## [Requirement]
Copy out the text of each of the records below word for word, omitting the pictures.

(Dataset entries)
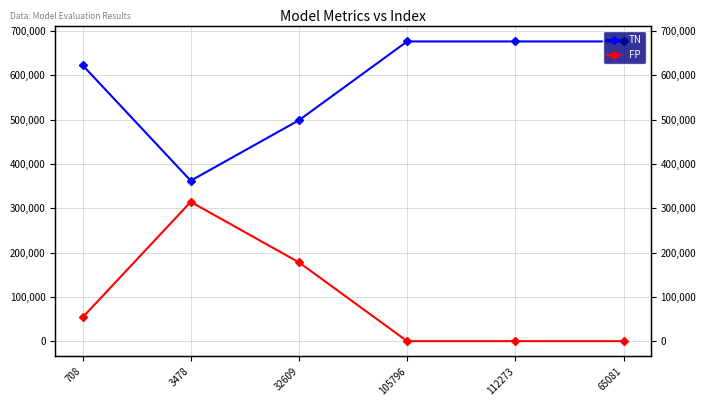

What is the label of the 1st point from the right?

65081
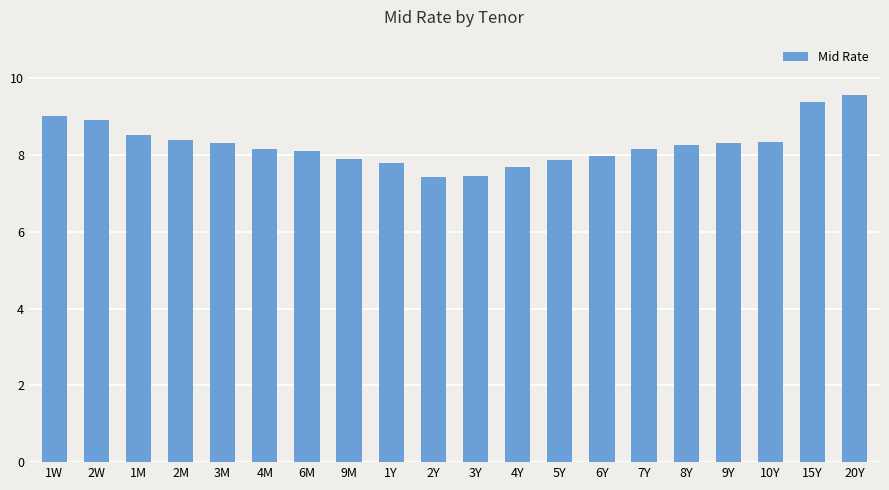

Which has a higher value, 3M or 6M?

3M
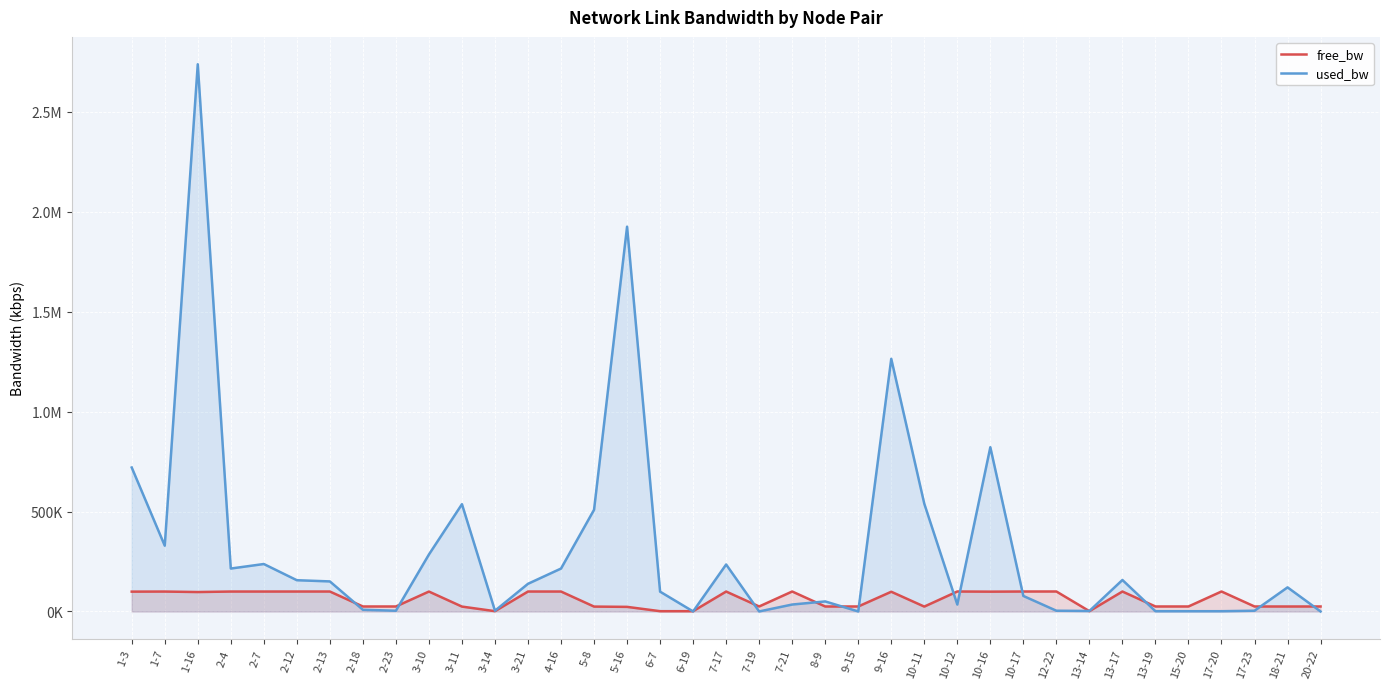

At which label is used_bw closest to 1368881?

9-16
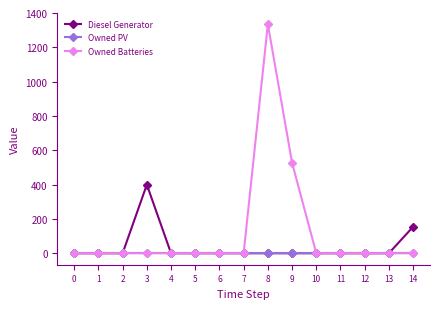

List the series in order of their peak value, lowest first.

Owned PV, Diesel Generator, Owned Batteries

## [Answer section]
What is the label of the 1st point from the right?

65081

Which has a higher value, 3M or 6M?

3M

At which label is used_bw closest to 1368881?

9-16

List the series in order of their peak value, lowest first.

Owned PV, Diesel Generator, Owned Batteries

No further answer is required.